##### Input material #####

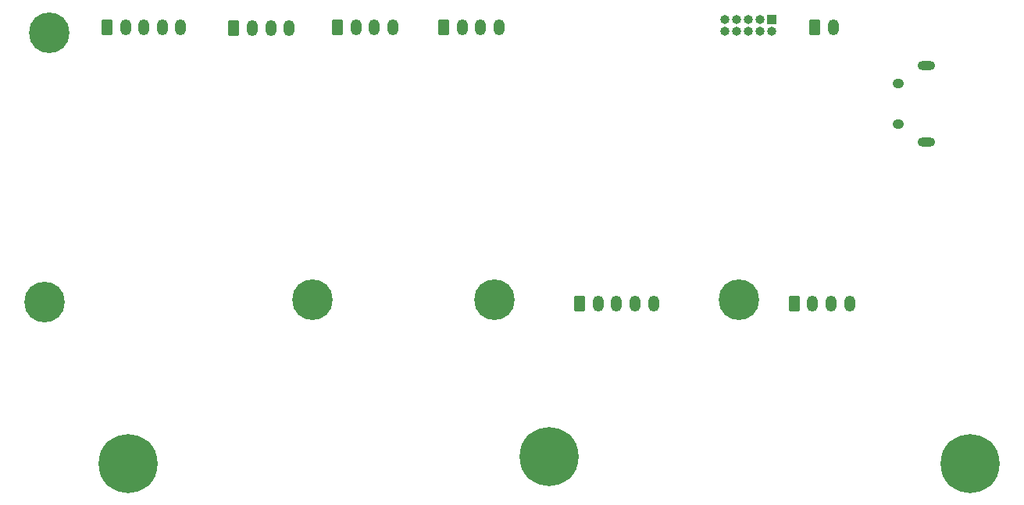
<source format=gbr>
%TF.GenerationSoftware,KiCad,Pcbnew,(6.0.9)*%
%TF.CreationDate,2022-12-08T19:58:11+01:00*%
%TF.ProjectId,battery-case-controller,62617474-6572-4792-9d63-6173652d636f,1*%
%TF.SameCoordinates,Original*%
%TF.FileFunction,Soldermask,Bot*%
%TF.FilePolarity,Negative*%
%FSLAX46Y46*%
G04 Gerber Fmt 4.6, Leading zero omitted, Abs format (unit mm)*
G04 Created by KiCad (PCBNEW (6.0.9)) date 2022-12-08 19:58:11*
%MOMM*%
%LPD*%
G01*
G04 APERTURE LIST*
G04 Aperture macros list*
%AMRoundRect*
0 Rectangle with rounded corners*
0 $1 Rounding radius*
0 $2 $3 $4 $5 $6 $7 $8 $9 X,Y pos of 4 corners*
0 Add a 4 corners polygon primitive as box body*
4,1,4,$2,$3,$4,$5,$6,$7,$8,$9,$2,$3,0*
0 Add four circle primitives for the rounded corners*
1,1,$1+$1,$2,$3*
1,1,$1+$1,$4,$5*
1,1,$1+$1,$6,$7*
1,1,$1+$1,$8,$9*
0 Add four rect primitives between the rounded corners*
20,1,$1+$1,$2,$3,$4,$5,0*
20,1,$1+$1,$4,$5,$6,$7,0*
20,1,$1+$1,$6,$7,$8,$9,0*
20,1,$1+$1,$8,$9,$2,$3,0*%
G04 Aperture macros list end*
%ADD10C,0.700000*%
%ADD11C,4.400000*%
%ADD12RoundRect,0.250000X-0.350000X-0.625000X0.350000X-0.625000X0.350000X0.625000X-0.350000X0.625000X0*%
%ADD13O,1.200000X1.750000*%
%ADD14C,0.800000*%
%ADD15C,6.400000*%
%ADD16O,1.250000X1.050000*%
%ADD17O,1.900000X1.000000*%
%ADD18R,1.000000X1.000000*%
%ADD19O,1.000000X1.000000*%
G04 APERTURE END LIST*
D10*
%TO.C,J39*%
X104166726Y-108666726D03*
X103000000Y-105850000D03*
X104650000Y-107500000D03*
X103000000Y-109150000D03*
X101833274Y-108666726D03*
X101833274Y-106333274D03*
D11*
X103000000Y-107500000D03*
D10*
X101350000Y-107500000D03*
X104166726Y-106333274D03*
%TD*%
D12*
%TO.C,J36*%
X184250000Y-107700000D03*
D13*
X186250000Y-107700000D03*
X188250000Y-107700000D03*
X190250000Y-107700000D03*
%TD*%
D12*
%TO.C,J32*%
X109750000Y-77700000D03*
D13*
X111750000Y-77700000D03*
X113750000Y-77700000D03*
X115750000Y-77700000D03*
X117750000Y-77700000D03*
%TD*%
D14*
%TO.C,M33*%
X204997056Y-126697056D03*
X203300000Y-122600000D03*
X204997056Y-123302944D03*
X200900000Y-125000000D03*
X201602944Y-123302944D03*
D15*
X203300000Y-125000000D03*
D14*
X203300000Y-127400000D03*
X201602944Y-126697056D03*
X205700000Y-125000000D03*
%TD*%
D12*
%TO.C,J41*%
X134750000Y-77700000D03*
D13*
X136750000Y-77700000D03*
X138750000Y-77700000D03*
X140750000Y-77700000D03*
%TD*%
D12*
%TO.C,U31*%
X186500000Y-77700000D03*
D13*
X188500000Y-77700000D03*
%TD*%
D12*
%TO.C,J34*%
X161000000Y-107700000D03*
D13*
X163000000Y-107700000D03*
X165000000Y-107700000D03*
X167000000Y-107700000D03*
X169000000Y-107700000D03*
%TD*%
%TO.C,J40*%
X129500000Y-77750000D03*
X127500000Y-77750000D03*
X125500000Y-77750000D03*
D12*
X123500000Y-77750000D03*
%TD*%
D16*
%TO.C,J42*%
X195550000Y-88225000D03*
D17*
X198550000Y-81825000D03*
D16*
X195550000Y-83775000D03*
D17*
X198550000Y-90175000D03*
%TD*%
D14*
%TO.C,M31*%
X112000000Y-127400000D03*
D15*
X112000000Y-125000000D03*
D14*
X113697056Y-123302944D03*
X109600000Y-125000000D03*
X113697056Y-126697056D03*
X110302944Y-126697056D03*
X110302944Y-123302944D03*
X114400000Y-125000000D03*
X112000000Y-122600000D03*
%TD*%
D18*
%TO.C,J43*%
X181800000Y-76875000D03*
D19*
X181800000Y-78145000D03*
X180530000Y-76875000D03*
X180530000Y-78145000D03*
X179260000Y-76875000D03*
X179260000Y-78145000D03*
X177990000Y-76875000D03*
X177990000Y-78145000D03*
X176720000Y-76875000D03*
X176720000Y-78145000D03*
%TD*%
D10*
%TO.C,J37*%
X177083274Y-106083274D03*
D11*
X178250000Y-107250000D03*
D10*
X176600000Y-107250000D03*
X178250000Y-108900000D03*
X177083274Y-108416726D03*
X179900000Y-107250000D03*
X178250000Y-105600000D03*
X179416726Y-106083274D03*
X179416726Y-108416726D03*
%TD*%
%TO.C,J35*%
X150583274Y-108416726D03*
D11*
X151750000Y-107250000D03*
D10*
X152916726Y-108416726D03*
X152916726Y-106083274D03*
X153400000Y-107250000D03*
X151750000Y-108900000D03*
X151750000Y-105600000D03*
X150100000Y-107250000D03*
X150583274Y-106083274D03*
%TD*%
D12*
%TO.C,J38*%
X146250000Y-77700000D03*
D13*
X148250000Y-77700000D03*
X150250000Y-77700000D03*
X152250000Y-77700000D03*
%TD*%
D11*
%TO.C,J33*%
X132000000Y-107250000D03*
D10*
X133166726Y-108416726D03*
X133650000Y-107250000D03*
X130350000Y-107250000D03*
X130833274Y-108416726D03*
X130833274Y-106083274D03*
X132000000Y-105600000D03*
X133166726Y-106083274D03*
X132000000Y-108900000D03*
%TD*%
D14*
%TO.C,M32*%
X155250000Y-124220000D03*
X159347056Y-125917056D03*
X155952944Y-125917056D03*
X159347056Y-122522944D03*
X157650000Y-121820000D03*
D15*
X157650000Y-124220000D03*
D14*
X155952944Y-122522944D03*
X157650000Y-126620000D03*
X160050000Y-124220000D03*
%TD*%
D10*
%TO.C,J31*%
X105150000Y-78250000D03*
X103500000Y-79900000D03*
D11*
X103500000Y-78250000D03*
D10*
X101850000Y-78250000D03*
X104666726Y-79416726D03*
X103500000Y-76600000D03*
X102333274Y-79416726D03*
X102333274Y-77083274D03*
X104666726Y-77083274D03*
%TD*%
M02*

</source>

#####

■ Task objective ■
Could you transcribe the records above exactly, leaving out any pictures?

■ Answer space ■
<source format=gbr>
%TF.GenerationSoftware,KiCad,Pcbnew,(6.0.9)*%
%TF.CreationDate,2022-12-08T19:58:11+01:00*%
%TF.ProjectId,battery-case-controller,62617474-6572-4792-9d63-6173652d636f,1*%
%TF.SameCoordinates,Original*%
%TF.FileFunction,Soldermask,Bot*%
%TF.FilePolarity,Negative*%
%FSLAX46Y46*%
G04 Gerber Fmt 4.6, Leading zero omitted, Abs format (unit mm)*
G04 Created by KiCad (PCBNEW (6.0.9)) date 2022-12-08 19:58:11*
%MOMM*%
%LPD*%
G01*
G04 APERTURE LIST*
G04 Aperture macros list*
%AMRoundRect*
0 Rectangle with rounded corners*
0 $1 Rounding radius*
0 $2 $3 $4 $5 $6 $7 $8 $9 X,Y pos of 4 corners*
0 Add a 4 corners polygon primitive as box body*
4,1,4,$2,$3,$4,$5,$6,$7,$8,$9,$2,$3,0*
0 Add four circle primitives for the rounded corners*
1,1,$1+$1,$2,$3*
1,1,$1+$1,$4,$5*
1,1,$1+$1,$6,$7*
1,1,$1+$1,$8,$9*
0 Add four rect primitives between the rounded corners*
20,1,$1+$1,$2,$3,$4,$5,0*
20,1,$1+$1,$4,$5,$6,$7,0*
20,1,$1+$1,$6,$7,$8,$9,0*
20,1,$1+$1,$8,$9,$2,$3,0*%
G04 Aperture macros list end*
%ADD10C,0.700000*%
%ADD11C,4.400000*%
%ADD12RoundRect,0.250000X-0.350000X-0.625000X0.350000X-0.625000X0.350000X0.625000X-0.350000X0.625000X0*%
%ADD13O,1.200000X1.750000*%
%ADD14C,0.800000*%
%ADD15C,6.400000*%
%ADD16O,1.250000X1.050000*%
%ADD17O,1.900000X1.000000*%
%ADD18R,1.000000X1.000000*%
%ADD19O,1.000000X1.000000*%
G04 APERTURE END LIST*
D10*
%TO.C,J39*%
X104166726Y-108666726D03*
X103000000Y-105850000D03*
X104650000Y-107500000D03*
X103000000Y-109150000D03*
X101833274Y-108666726D03*
X101833274Y-106333274D03*
D11*
X103000000Y-107500000D03*
D10*
X101350000Y-107500000D03*
X104166726Y-106333274D03*
%TD*%
D12*
%TO.C,J36*%
X184250000Y-107700000D03*
D13*
X186250000Y-107700000D03*
X188250000Y-107700000D03*
X190250000Y-107700000D03*
%TD*%
D12*
%TO.C,J32*%
X109750000Y-77700000D03*
D13*
X111750000Y-77700000D03*
X113750000Y-77700000D03*
X115750000Y-77700000D03*
X117750000Y-77700000D03*
%TD*%
D14*
%TO.C,M33*%
X204997056Y-126697056D03*
X203300000Y-122600000D03*
X204997056Y-123302944D03*
X200900000Y-125000000D03*
X201602944Y-123302944D03*
D15*
X203300000Y-125000000D03*
D14*
X203300000Y-127400000D03*
X201602944Y-126697056D03*
X205700000Y-125000000D03*
%TD*%
D12*
%TO.C,J41*%
X134750000Y-77700000D03*
D13*
X136750000Y-77700000D03*
X138750000Y-77700000D03*
X140750000Y-77700000D03*
%TD*%
D12*
%TO.C,U31*%
X186500000Y-77700000D03*
D13*
X188500000Y-77700000D03*
%TD*%
D12*
%TO.C,J34*%
X161000000Y-107700000D03*
D13*
X163000000Y-107700000D03*
X165000000Y-107700000D03*
X167000000Y-107700000D03*
X169000000Y-107700000D03*
%TD*%
%TO.C,J40*%
X129500000Y-77750000D03*
X127500000Y-77750000D03*
X125500000Y-77750000D03*
D12*
X123500000Y-77750000D03*
%TD*%
D16*
%TO.C,J42*%
X195550000Y-88225000D03*
D17*
X198550000Y-81825000D03*
D16*
X195550000Y-83775000D03*
D17*
X198550000Y-90175000D03*
%TD*%
D14*
%TO.C,M31*%
X112000000Y-127400000D03*
D15*
X112000000Y-125000000D03*
D14*
X113697056Y-123302944D03*
X109600000Y-125000000D03*
X113697056Y-126697056D03*
X110302944Y-126697056D03*
X110302944Y-123302944D03*
X114400000Y-125000000D03*
X112000000Y-122600000D03*
%TD*%
D18*
%TO.C,J43*%
X181800000Y-76875000D03*
D19*
X181800000Y-78145000D03*
X180530000Y-76875000D03*
X180530000Y-78145000D03*
X179260000Y-76875000D03*
X179260000Y-78145000D03*
X177990000Y-76875000D03*
X177990000Y-78145000D03*
X176720000Y-76875000D03*
X176720000Y-78145000D03*
%TD*%
D10*
%TO.C,J37*%
X177083274Y-106083274D03*
D11*
X178250000Y-107250000D03*
D10*
X176600000Y-107250000D03*
X178250000Y-108900000D03*
X177083274Y-108416726D03*
X179900000Y-107250000D03*
X178250000Y-105600000D03*
X179416726Y-106083274D03*
X179416726Y-108416726D03*
%TD*%
%TO.C,J35*%
X150583274Y-108416726D03*
D11*
X151750000Y-107250000D03*
D10*
X152916726Y-108416726D03*
X152916726Y-106083274D03*
X153400000Y-107250000D03*
X151750000Y-108900000D03*
X151750000Y-105600000D03*
X150100000Y-107250000D03*
X150583274Y-106083274D03*
%TD*%
D12*
%TO.C,J38*%
X146250000Y-77700000D03*
D13*
X148250000Y-77700000D03*
X150250000Y-77700000D03*
X152250000Y-77700000D03*
%TD*%
D11*
%TO.C,J33*%
X132000000Y-107250000D03*
D10*
X133166726Y-108416726D03*
X133650000Y-107250000D03*
X130350000Y-107250000D03*
X130833274Y-108416726D03*
X130833274Y-106083274D03*
X132000000Y-105600000D03*
X133166726Y-106083274D03*
X132000000Y-108900000D03*
%TD*%
D14*
%TO.C,M32*%
X155250000Y-124220000D03*
X159347056Y-125917056D03*
X155952944Y-125917056D03*
X159347056Y-122522944D03*
X157650000Y-121820000D03*
D15*
X157650000Y-124220000D03*
D14*
X155952944Y-122522944D03*
X157650000Y-126620000D03*
X160050000Y-124220000D03*
%TD*%
D10*
%TO.C,J31*%
X105150000Y-78250000D03*
X103500000Y-79900000D03*
D11*
X103500000Y-78250000D03*
D10*
X101850000Y-78250000D03*
X104666726Y-79416726D03*
X103500000Y-76600000D03*
X102333274Y-79416726D03*
X102333274Y-77083274D03*
X104666726Y-77083274D03*
%TD*%
M02*

</source>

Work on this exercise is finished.